On this page you’ll find a link to apache-ant-1.8.2-bin.tar.gz. For example, http://www.trieuvan.com/apache/ant/binaries/apache-ant-1.8.2-bin.tar.gz

You should wind up with a directory called “apache-ant-1.8.2”.

Next, move the resulting apache-ant-1.8.2 directory to a suitable location.

Next, add either add a symlink from /usr/bin/ant to the bin/ant file in this directory, or add ant to your PATH shell environment variable via these commands:

% export ANT_HOME=//apache-ant-1.8.2
% export PATH=$ANT_HOME/bin:$PATH

Finally, (re)verify that ant is installed correctly via:

% ant -version

Jar Installation

You need to have a large set of 3rd party jar files installed for the lab. These are used by the lab code to handle HTML fetching, parsing, and other related tasks.

Download and expand the strata-web-mining-lib.tgz file from the ScaleUnlimited web site, at https://scaleunlimited.com/downloads/strata2012/strata-web-mining-lib.tgz

You should wind up with a directory called “strata-web-mining-lib”.

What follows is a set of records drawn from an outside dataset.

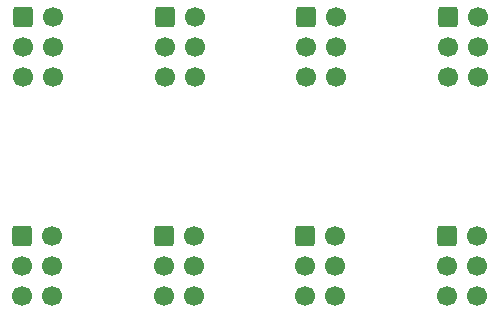
<source format=gbr>
%TF.GenerationSoftware,KiCad,Pcbnew,9.0.5*%
%TF.CreationDate,2025-12-27T20:09:46+11:00*%
%TF.ProjectId,power-expander,706f7765-722d-4657-9870-616e6465722e,rev?*%
%TF.SameCoordinates,Original*%
%TF.FileFunction,Soldermask,Bot*%
%TF.FilePolarity,Negative*%
%FSLAX46Y46*%
G04 Gerber Fmt 4.6, Leading zero omitted, Abs format (unit mm)*
G04 Created by KiCad (PCBNEW 9.0.5) date 2025-12-27 20:09:46*
%MOMM*%
%LPD*%
G01*
G04 APERTURE LIST*
G04 Aperture macros list*
%AMRoundRect*
0 Rectangle with rounded corners*
0 $1 Rounding radius*
0 $2 $3 $4 $5 $6 $7 $8 $9 X,Y pos of 4 corners*
0 Add a 4 corners polygon primitive as box body*
4,1,4,$2,$3,$4,$5,$6,$7,$8,$9,$2,$3,0*
0 Add four circle primitives for the rounded corners*
1,1,$1+$1,$2,$3*
1,1,$1+$1,$4,$5*
1,1,$1+$1,$6,$7*
1,1,$1+$1,$8,$9*
0 Add four rect primitives between the rounded corners*
20,1,$1+$1,$2,$3,$4,$5,0*
20,1,$1+$1,$4,$5,$6,$7,0*
20,1,$1+$1,$6,$7,$8,$9,0*
20,1,$1+$1,$8,$9,$2,$3,0*%
G04 Aperture macros list end*
%ADD10RoundRect,0.250000X-0.600000X-0.600000X0.600000X-0.600000X0.600000X0.600000X-0.600000X0.600000X0*%
%ADD11C,1.700000*%
G04 APERTURE END LIST*
D10*
%TO.C,J8*%
X88415000Y-77000000D03*
D11*
X90955000Y-77000000D03*
X88415000Y-79540000D03*
X90955000Y-79540000D03*
X88415000Y-82080000D03*
X90955000Y-82080000D03*
%TD*%
D10*
%TO.C,J7*%
X76430000Y-77000000D03*
D11*
X78970000Y-77000000D03*
X76430000Y-79540000D03*
X78970000Y-79540000D03*
X76430000Y-82080000D03*
X78970000Y-82080000D03*
%TD*%
D10*
%TO.C,J6*%
X64445000Y-77000000D03*
D11*
X66985000Y-77000000D03*
X64445000Y-79540000D03*
X66985000Y-79540000D03*
X64445000Y-82080000D03*
X66985000Y-82080000D03*
%TD*%
D10*
%TO.C,J5*%
X52460000Y-77000000D03*
D11*
X55000000Y-77000000D03*
X52460000Y-79540000D03*
X55000000Y-79540000D03*
X52460000Y-82080000D03*
X55000000Y-82080000D03*
%TD*%
D10*
%TO.C,J4*%
X88520000Y-58420000D03*
D11*
X91060000Y-58420000D03*
X88520000Y-60960000D03*
X91060000Y-60960000D03*
X88520000Y-63500000D03*
X91060000Y-63500000D03*
%TD*%
D10*
%TO.C,J3*%
X76535000Y-58420000D03*
D11*
X79075000Y-58420000D03*
X76535000Y-60960000D03*
X79075000Y-60960000D03*
X76535000Y-63500000D03*
X79075000Y-63500000D03*
%TD*%
D10*
%TO.C,J2*%
X64550000Y-58420000D03*
D11*
X67090000Y-58420000D03*
X64550000Y-60960000D03*
X67090000Y-60960000D03*
X64550000Y-63500000D03*
X67090000Y-63500000D03*
%TD*%
D10*
%TO.C,J1*%
X52565000Y-58420000D03*
D11*
X55105000Y-58420000D03*
X52565000Y-60960000D03*
X55105000Y-60960000D03*
X52565000Y-63500000D03*
X55105000Y-63500000D03*
%TD*%
M02*

</source>
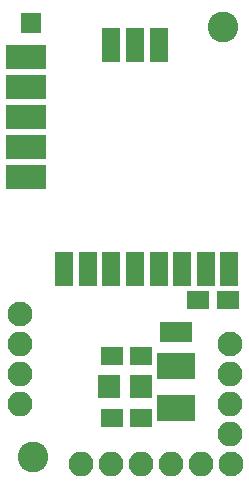
<source format=gbs>
G04 #@! TF.FileFunction,Soldermask,Bot*
%FSLAX46Y46*%
G04 Gerber Fmt 4.6, Leading zero omitted, Abs format (unit mm)*
G04 Created by KiCad (PCBNEW 4.0.2-stable) date 01.06.2017 12:53:20*
%MOMM*%
G01*
G04 APERTURE LIST*
%ADD10C,0.100000*%
%ADD11R,1.600000X2.924000*%
%ADD12C,2.100000*%
%ADD13O,2.100000X2.100000*%
%ADD14R,3.400000X2.100000*%
%ADD15R,1.900000X1.650000*%
%ADD16C,2.600000*%
%ADD17R,1.750000X1.750000*%
%ADD18R,1.900000X0.800000*%
%ADD19R,3.194000X2.178000*%
%ADD20R,1.370000X1.670000*%
G04 APERTURE END LIST*
D10*
D11*
X188610000Y-107282000D03*
X186610000Y-107282000D03*
X184610000Y-107282000D03*
X182610000Y-107282000D03*
X180610000Y-107282000D03*
X178610000Y-107282000D03*
X176610000Y-107282000D03*
X174610000Y-107282000D03*
X180610000Y-88282000D03*
X182610000Y-88282000D03*
X178610000Y-88282000D03*
D12*
X170878500Y-111061500D03*
D13*
X170878500Y-113601500D03*
X170878500Y-116141500D03*
X170878500Y-118681500D03*
D14*
X171410500Y-99441000D03*
X171410500Y-94361000D03*
X171410500Y-89281000D03*
X171386500Y-96901000D03*
X171386500Y-91821000D03*
D12*
X188658500Y-113601500D03*
D13*
X188658500Y-116141500D03*
X188658500Y-118681500D03*
X188658500Y-121221500D03*
D12*
X188722000Y-123761500D03*
D13*
X186182000Y-123761500D03*
X183642000Y-123761500D03*
X181102000Y-123761500D03*
X178562000Y-123761500D03*
X176022000Y-123761500D03*
D15*
X188448000Y-109880400D03*
X185948000Y-109880400D03*
D16*
X188087000Y-86741000D03*
X171958000Y-123190000D03*
D17*
X171831000Y-86423500D03*
D15*
X178645500Y-119888000D03*
X181145500Y-119888000D03*
X181145500Y-114617500D03*
X178645500Y-114617500D03*
D18*
X181098500Y-116571000D03*
X181098500Y-117221000D03*
X181098500Y-117871000D03*
X178438500Y-117871000D03*
X178438500Y-117221000D03*
X178438500Y-116571000D03*
D19*
X184086500Y-115506500D03*
X184086500Y-119062500D03*
D20*
X184726500Y-112585500D03*
X183446500Y-112585500D03*
M02*

</source>
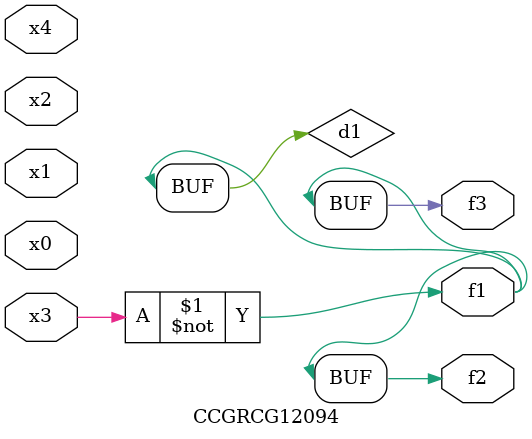
<source format=v>
module CCGRCG12094(
	input x0, x1, x2, x3, x4,
	output f1, f2, f3
);

	wire d1, d2;

	xnor (d1, x3);
	not (d2, x1);
	assign f1 = d1;
	assign f2 = d1;
	assign f3 = d1;
endmodule

</source>
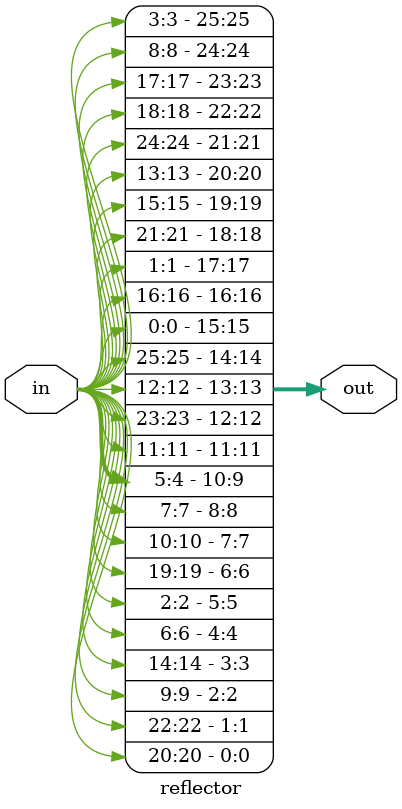
<source format=v>
module reflector(in, out);
    input [25:0] in;
	 output [25:0] out;
	 
	 assign out[0] = in[20];
	 assign out[1] = in[22];
	 assign out[2] = in[9];
	 assign out[3] = in[14];
	 assign out[4] = in[6];
	 assign out[5] = in[2];
	 assign out[6] = in[19];
	 assign out[7] = in[10];
	 assign out[8] = in[7];
	 assign out[9] = in[4];
	 assign out[10] = in[5];
	 assign out[11] = in[11];
	 assign out[12] = in[23];
	 assign out[13] = in[12];
	 assign out[14] = in[25];
	 assign out[15] = in[0];
	 assign out[16] = in[16];
	 assign out[17] = in[1];
	 assign out[18] = in[21];
	 assign out[19] = in[15];
	 assign out[20] = in[13];
	 assign out[21] = in[24];
	 assign out[22] = in[18];
	 assign out[23] = in[17];
	 assign out[24] = in[8];
	 assign out[25] = in[3];

endmodule
</source>
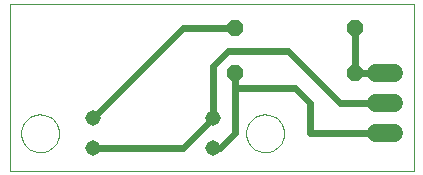
<source format=gbr>
G75*
G70*
%OFA0B0*%
%FSLAX24Y24*%
%IPPOS*%
%LPD*%
%AMOC8*
5,1,8,0,0,1.08239X$1,22.5*
%
%ADD10C,0.0000*%
%ADD11C,0.0515*%
%ADD12OC8,0.0520*%
%ADD13C,0.0600*%
%ADD14C,0.0240*%
D10*
X000101Y000254D02*
X000101Y005803D01*
X013550Y005803D01*
X013550Y000254D01*
X000101Y000254D01*
X000471Y001504D02*
X000473Y001554D01*
X000479Y001604D01*
X000489Y001653D01*
X000503Y001701D01*
X000520Y001748D01*
X000541Y001793D01*
X000566Y001837D01*
X000594Y001878D01*
X000626Y001917D01*
X000660Y001954D01*
X000697Y001988D01*
X000737Y002018D01*
X000779Y002045D01*
X000823Y002069D01*
X000869Y002090D01*
X000916Y002106D01*
X000964Y002119D01*
X001014Y002128D01*
X001063Y002133D01*
X001114Y002134D01*
X001164Y002131D01*
X001213Y002124D01*
X001262Y002113D01*
X001310Y002098D01*
X001356Y002080D01*
X001401Y002058D01*
X001444Y002032D01*
X001485Y002003D01*
X001524Y001971D01*
X001560Y001936D01*
X001592Y001898D01*
X001622Y001858D01*
X001649Y001815D01*
X001672Y001771D01*
X001691Y001725D01*
X001707Y001677D01*
X001719Y001628D01*
X001727Y001579D01*
X001731Y001529D01*
X001731Y001479D01*
X001727Y001429D01*
X001719Y001380D01*
X001707Y001331D01*
X001691Y001283D01*
X001672Y001237D01*
X001649Y001193D01*
X001622Y001150D01*
X001592Y001110D01*
X001560Y001072D01*
X001524Y001037D01*
X001485Y001005D01*
X001444Y000976D01*
X001401Y000950D01*
X001356Y000928D01*
X001310Y000910D01*
X001262Y000895D01*
X001213Y000884D01*
X001164Y000877D01*
X001114Y000874D01*
X001063Y000875D01*
X001014Y000880D01*
X000964Y000889D01*
X000916Y000902D01*
X000869Y000918D01*
X000823Y000939D01*
X000779Y000963D01*
X000737Y000990D01*
X000697Y001020D01*
X000660Y001054D01*
X000626Y001091D01*
X000594Y001130D01*
X000566Y001171D01*
X000541Y001215D01*
X000520Y001260D01*
X000503Y001307D01*
X000489Y001355D01*
X000479Y001404D01*
X000473Y001454D01*
X000471Y001504D01*
X007971Y001504D02*
X007973Y001554D01*
X007979Y001604D01*
X007989Y001653D01*
X008003Y001701D01*
X008020Y001748D01*
X008041Y001793D01*
X008066Y001837D01*
X008094Y001878D01*
X008126Y001917D01*
X008160Y001954D01*
X008197Y001988D01*
X008237Y002018D01*
X008279Y002045D01*
X008323Y002069D01*
X008369Y002090D01*
X008416Y002106D01*
X008464Y002119D01*
X008514Y002128D01*
X008563Y002133D01*
X008614Y002134D01*
X008664Y002131D01*
X008713Y002124D01*
X008762Y002113D01*
X008810Y002098D01*
X008856Y002080D01*
X008901Y002058D01*
X008944Y002032D01*
X008985Y002003D01*
X009024Y001971D01*
X009060Y001936D01*
X009092Y001898D01*
X009122Y001858D01*
X009149Y001815D01*
X009172Y001771D01*
X009191Y001725D01*
X009207Y001677D01*
X009219Y001628D01*
X009227Y001579D01*
X009231Y001529D01*
X009231Y001479D01*
X009227Y001429D01*
X009219Y001380D01*
X009207Y001331D01*
X009191Y001283D01*
X009172Y001237D01*
X009149Y001193D01*
X009122Y001150D01*
X009092Y001110D01*
X009060Y001072D01*
X009024Y001037D01*
X008985Y001005D01*
X008944Y000976D01*
X008901Y000950D01*
X008856Y000928D01*
X008810Y000910D01*
X008762Y000895D01*
X008713Y000884D01*
X008664Y000877D01*
X008614Y000874D01*
X008563Y000875D01*
X008514Y000880D01*
X008464Y000889D01*
X008416Y000902D01*
X008369Y000918D01*
X008323Y000939D01*
X008279Y000963D01*
X008237Y000990D01*
X008197Y001020D01*
X008160Y001054D01*
X008126Y001091D01*
X008094Y001130D01*
X008066Y001171D01*
X008041Y001215D01*
X008020Y001260D01*
X008003Y001307D01*
X007989Y001355D01*
X007979Y001404D01*
X007973Y001454D01*
X007971Y001504D01*
D11*
X006851Y002004D03*
X006851Y001004D03*
X002851Y001004D03*
X002851Y002004D03*
D12*
X007601Y003504D03*
X007601Y005004D03*
X011601Y005004D03*
X011601Y003504D03*
D13*
X012301Y003504D02*
X012901Y003504D01*
X012901Y002504D02*
X012301Y002504D01*
X012301Y001504D02*
X012901Y001504D01*
D14*
X012601Y001504D02*
X010101Y001504D01*
X010101Y002504D01*
X009601Y003004D01*
X007601Y003004D01*
X007601Y003504D01*
X006851Y003754D02*
X007351Y004254D01*
X009351Y004254D01*
X011101Y002504D01*
X012601Y002504D01*
X012601Y003504D02*
X011601Y003504D01*
X011601Y005004D01*
X007601Y005004D02*
X005851Y005004D01*
X002851Y002004D01*
X002851Y001004D02*
X005851Y001004D01*
X006851Y002004D01*
X006851Y003754D01*
X007601Y003004D02*
X007601Y001504D01*
X007101Y001004D01*
X006851Y001004D01*
M02*

</source>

Eclipse on Windows – CYGWIN NOTES

If you are running Eclipse on Windows, please read the following tutorial on installing Cygwin and setting the path properly:

Note that you can ignore everything else (Setup SSH daemon, Download Hadoop, etc), as that assumes you’re running Hadoop 0.19.1 in pseudo-distributed mode, which we definitely will NOT be doing during this class.